Sudah beberapa hari
ini surau dusun di tempatku selalu ramai sehabis Isya oleh anak-anak. Di dusun
yang hanya berjumlah 40 KK ini, tanpa listrik, dan udara dingin menusuk bersama
angin bergemuruh bak derap kuda-kuda liar di malam hari, berada di luar rumah
sehabis Isya bagi anak-anak adalah mustahil. Siluet pohon-pohon dadap dan
kelanggo menjulang tinggi bak raksasa hitam dan suara desir angin di sela-sela
daun adalah horor. Orang-orang dewasa pun, lebih memilih duduk di dalam rumah
mengitari lampu minyak, sebuah kehangatan dan penerangan kecil yang
menentramkan jiwa-jiwa sederhana. Jikalau tidak, mereka akan berkumpul di salah
satu rumah, berbagi cerita yang tak jelas ujung pangkalnya, sambil membakar
tembakau harum dan menyeruput kopi yang sepekat langit malam.

---*---

Tugas Kerja a => Tukarlah "shoulder" dengan "upper arm" pada bagian catatan yang dimulai dari awal catatan dan berakhir pada baris yang memuat "right elbow: (712, 363, -33)". Tuliskan kembali bagian itu saja tanpa perubahan lain dan tanpa menyertakan gambar.

---*---

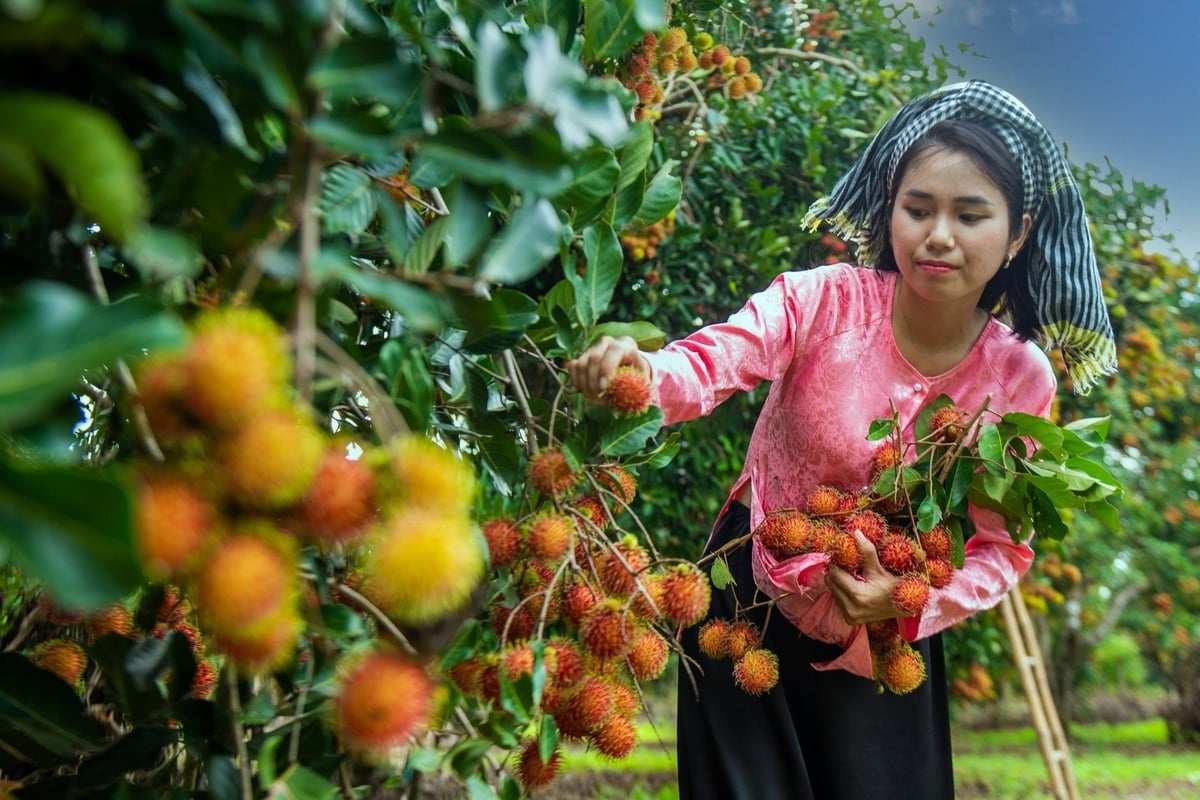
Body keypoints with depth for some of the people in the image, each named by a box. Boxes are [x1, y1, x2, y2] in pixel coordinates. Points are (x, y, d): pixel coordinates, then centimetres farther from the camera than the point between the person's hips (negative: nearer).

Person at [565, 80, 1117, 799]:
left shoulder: (1021, 379, -12)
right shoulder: (823, 301, -18)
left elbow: (1002, 549, -6)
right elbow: (712, 363, -33)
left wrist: (910, 602, -24)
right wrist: (639, 374, -55)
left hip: (886, 639, 2)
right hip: (754, 597, -2)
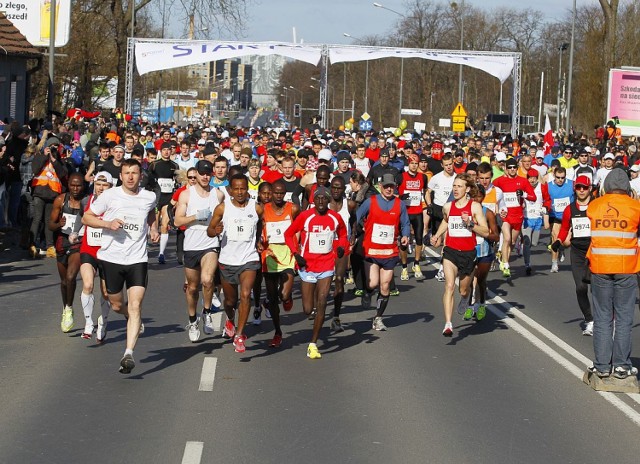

---*---

Tugas Kerja b => Menurut kutipan, berapa jumlah KK di dusun tersebut?

Hasil Tugas a =>
Body keypoints with depth for some of the people in the image, each named by a box. Boxes are [x1, y1, x2, y2] in pixel coordinates. Points are (x, y, d): pixel coordinates, then centimetres farther from the camera than the point between the person's hips (negative: nearer).

Person at [565, 80, 1117, 799]:
left upper arm: (1021, 379, -12)
right upper arm: (823, 301, -18)
left elbow: (1002, 549, -6)
right elbow: (712, 363, -33)

Hasil Tugas b => 40 KK.